DAILY SABAH WITH REUTERS
Turkey cannot handle a fresh migrant wave from Syria, President Recep Tayyip Erdoğan said Sunday.
He added that European nations will feel the impact of the influx if violence in Syria’s Idlib region continued.
Speaking at an awards ceremony in Istanbul, Erdoğan said more than 80,000 people were currently on the move from Idlib toward Turkey due to Russian and regime bombardments in the region.
If the flow increased, “Turkey will not carry this migration burden alone”, he added.
“The negative effects of this pressure on us will be an issue felt by all European countries, especially Greece,” he warned.
He said Europe would inevitably see conditions like the 2015 migrant crisis unless it helped stop violence in the region.
Erdoğan added Turkey was doing everything possible with Russia to stop bombardments in Idlib. He said a Turkish delegation will travel to Moscow on Monday to hold talks on Syria and Turkey will determine its steps after the talks.
Syrian regime attacks on civilians and residential areas within Idlib’s de-escalation zone is causing a new humanitarian catastrophe, forcing civilians to flee their homes toward safer areas near the Turkish border.
Some 12,000 civilians are headed toward the Turkish border after forces loyal to the Russia-backed Bashar Assad regime intensified attacks on the de-escalation zone in northwestern Syria’s Idlib.
The Syrian Civil War, which broke out in 2011, has killed hundreds of thousands of people and forced more than 5 million people to flee the country, while more than 7 million are internally displaced.
Refugees mainly took shelter in Turkey, Jordan and Lebanon, with Turkey hosting the largest number of refugees.
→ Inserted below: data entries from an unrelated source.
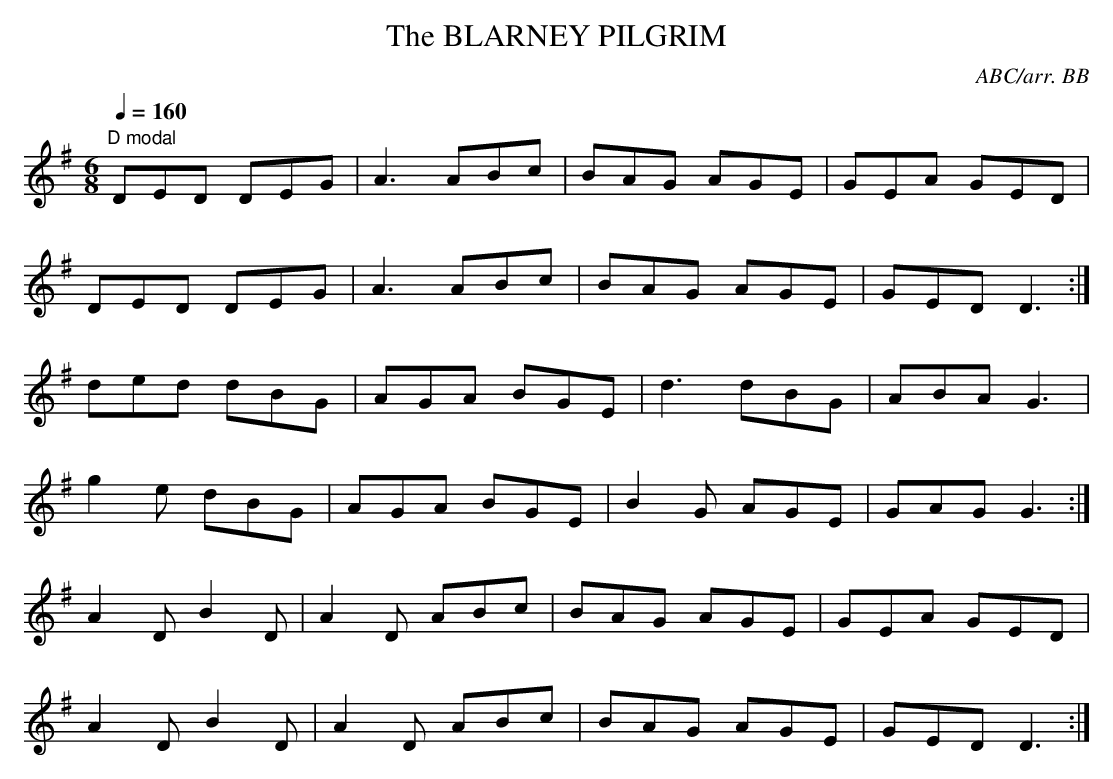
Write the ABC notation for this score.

X:1
T:BLARNEY PILGRIM, The
C:ABC/arr. BB
M:6/8
Q:1/4=160
L:1/8
K:G
"D modal"
DED DEG|A3 ABc|BAG AGE|GEA GED|
DED DEG|A3 ABc|BAG AGE|GED D3 :|
ded dBG|AGA BGE|d3 dBG|ABA G3|
g2e dBG|AGA BGE|B2G AGE|GAG G3 :|
A2D B2D|A2D ABc|BAG AGE|GEA GED|
A2D B2D|A2D ABc|BAG AGE|GED D3 :|
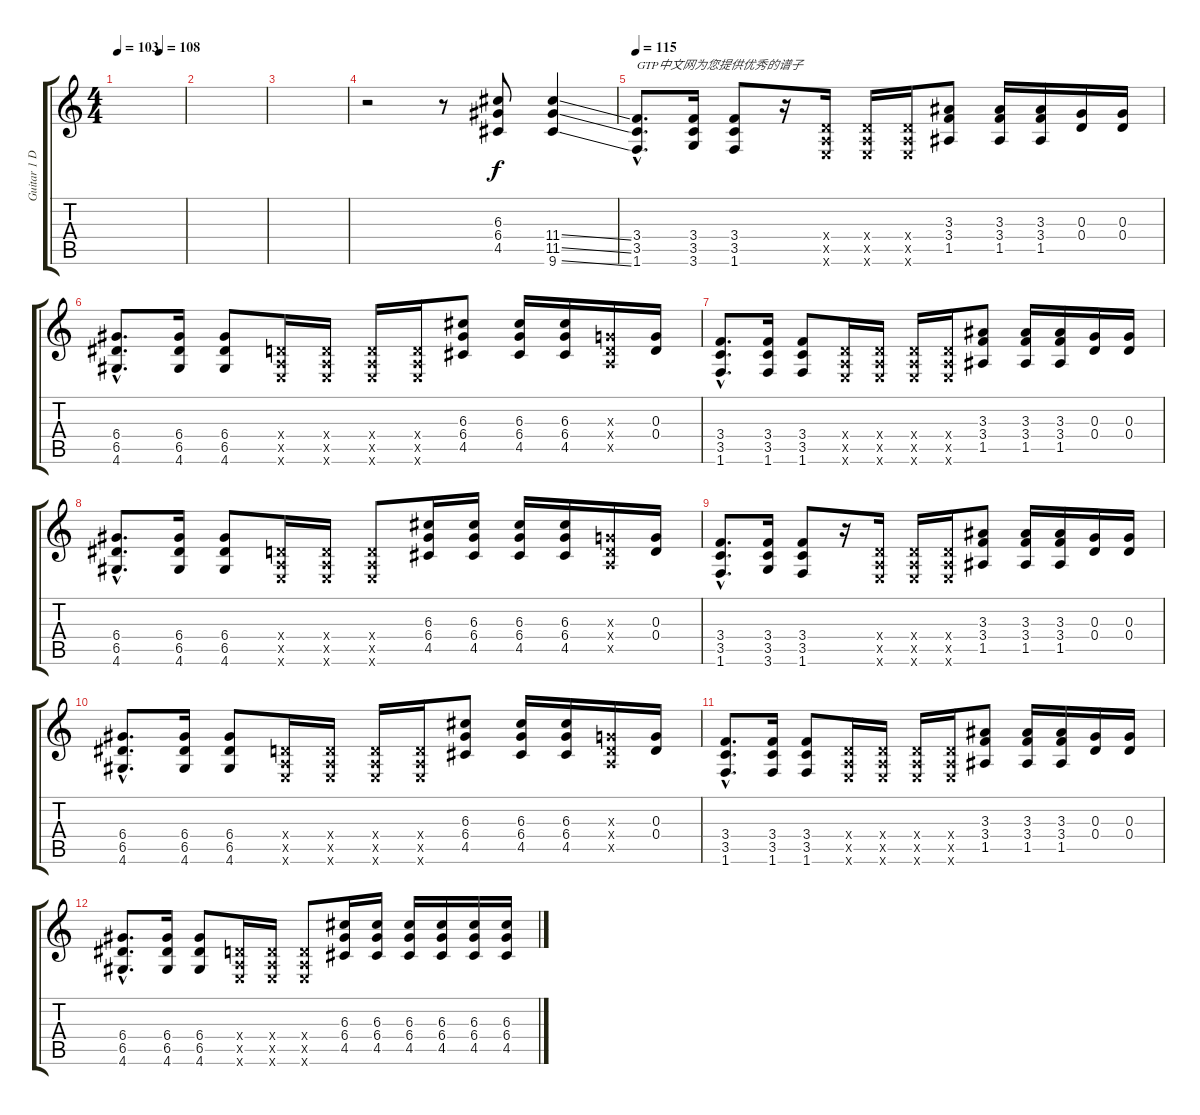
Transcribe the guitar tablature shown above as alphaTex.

\track ("Guitar 1 Distortion" "Guitar 1 D") {instrument distortionguitar}
\staff {score tabs}
\tuning (E4 B3 G3 D3 A2 E2) {hide}
\ts (4 4)
\tempo 103
\tempo (108 0.625)
\tempo 103
\clef g2
\ks c
|
|
|
r.2 r.8 (6.3 6.4 4.5).8 (11.4{ss} 11.5{ss} 9.6{ss}).4 |
\tempo 115
(3.4{hac} 3.5{hac} 1.6{hac}).8{d txt "GTP中文网为您提供优秀的谱子"} (3.4 3.5 3.6).16 (3.4 3.5 1.6).8 r.16 (0.4{x} 0.5{x} 0.6{x}).16 (0.4{x} 0.5{x} 0.6{x}).16 (0.4{x} 0.5{x} 0.6{x}).16 (3.3 3.4 1.5).8 (3.3 3.4 1.5).16 (3.3 3.4 1.5).16 (0.3 0.4).16 (0.3 0.4).16 |
(6.4{hac} 6.5{hac} 4.6{hac}).8{d} (6.4 6.5 4.6).16 (6.4 6.5 4.6).8 (0.4{x} 0.5{x} 0.6{x}).16 (0.4{x} 0.5{x} 0.6{x}).16 (0.4{x} 0.5{x} 0.6{x}).16 (0.4{x} 0.5{x} 0.6{x}).16 (6.3 6.4 4.5).8 (6.3 6.4 4.5).16 (6.3 6.4 4.5).16 (0.3{x} 0.4{x} 0.5{x}).16 (0.3 0.4).16 |
(3.4{hac} 3.5{hac} 1.6{hac}).8{d} (3.4 3.5 1.6).16 (3.4 3.5 1.6).8 (0.4{x} 0.5{x} 0.6{x}).16 (0.4{x} 0.5{x} 0.6{x}).16 (0.4{x} 0.5{x} 0.6{x}).16 (0.4{x} 0.5{x} 0.6{x}).16 (3.3 3.4 1.5).8 (3.3 3.4 1.5).16 (3.3 3.4 1.5).16 (0.3 0.4).16 (0.3 0.4).16 |
(6.4{hac} 6.5{hac} 4.6{hac}).8{d} (6.4 6.5 4.6).16 (6.4 6.5 4.6).8 (0.4{x} 0.5{x} 0.6{x}).16 (0.4{x} 0.5{x} 0.6{x}).16 (0.4{x} 0.5{x} 0.6{x}).8 (6.3 6.4 4.5).16 (6.3 6.4 4.5).16 (6.3 6.4 4.5).16 (6.3 6.4 4.5).16 (0.3{x} 0.4{x} 0.5{x}).16 (0.3 0.4).16 |
(3.4{hac} 3.5{hac} 1.6{hac}).8{d} (3.4 3.5 3.6).16 (3.4 3.5 1.6).8 r.16 (0.4{x} 0.5{x} 0.6{x}).16 (0.4{x} 0.5{x} 0.6{x}).16 (0.4{x} 0.5{x} 0.6{x}).16 (3.3 3.4 1.5).8 (3.3 3.4 1.5).16 (3.3 3.4 1.5).16 (0.3 0.4).16 (0.3 0.4).16 |
(6.4{hac} 6.5{hac} 4.6{hac}).8{d} (6.4 6.5 4.6).16 (6.4 6.5 4.6).8 (0.4{x} 0.5{x} 0.6{x}).16 (0.4{x} 0.5{x} 0.6{x}).16 (0.4{x} 0.5{x} 0.6{x}).16 (0.4{x} 0.5{x} 0.6{x}).16 (6.3 6.4 4.5).8 (6.3 6.4 4.5).16 (6.3 6.4 4.5).16 (0.3{x} 0.4{x} 0.5{x}).16 (0.3 0.4).16 |
(3.4{hac} 3.5{hac} 1.6{hac}).8{d} (3.4 3.5 1.6).16 (3.4 3.5 1.6).8 (0.4{x} 0.5{x} 0.6{x}).16 (0.4{x} 0.5{x} 0.6{x}).16 (0.4{x} 0.5{x} 0.6{x}).16 (0.4{x} 0.5{x} 0.6{x}).16 (3.3 3.4 1.5).8 (3.3 3.4 1.5).16 (3.3 3.4 1.5).16 (0.3 0.4).16 (0.3 0.4).16 |
(6.4{hac} 6.5{hac} 4.6{hac}).8{d} (6.4 6.5 4.6).16 (6.4 6.5 4.6).8 (0.4{x} 0.5{x} 0.6{x}).16 (0.4{x} 0.5{x} 0.6{x}).16 (0.4{x} 0.5{x} 0.6{x}).8 (6.3 6.4 4.5).16 (6.3 6.4 4.5).16 (6.3 6.4 4.5).16 (6.3 6.4 4.5).16 (6.3 6.4 4.5).16 (6.3 6.4 4.5).16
Some have sought to reach Europe via the Aegean and Mediterranean seas, but hundreds died en route to Greece and other coastal countries.
According to Interior Ministry figures, the number of refugees was 4.2 million in 2017 and has now reached 4.9 million. While 3.6 million Syrians are living in Turkey, more than 415,000 Syrian children have been born in Turkey since the start of the civil war in 2011.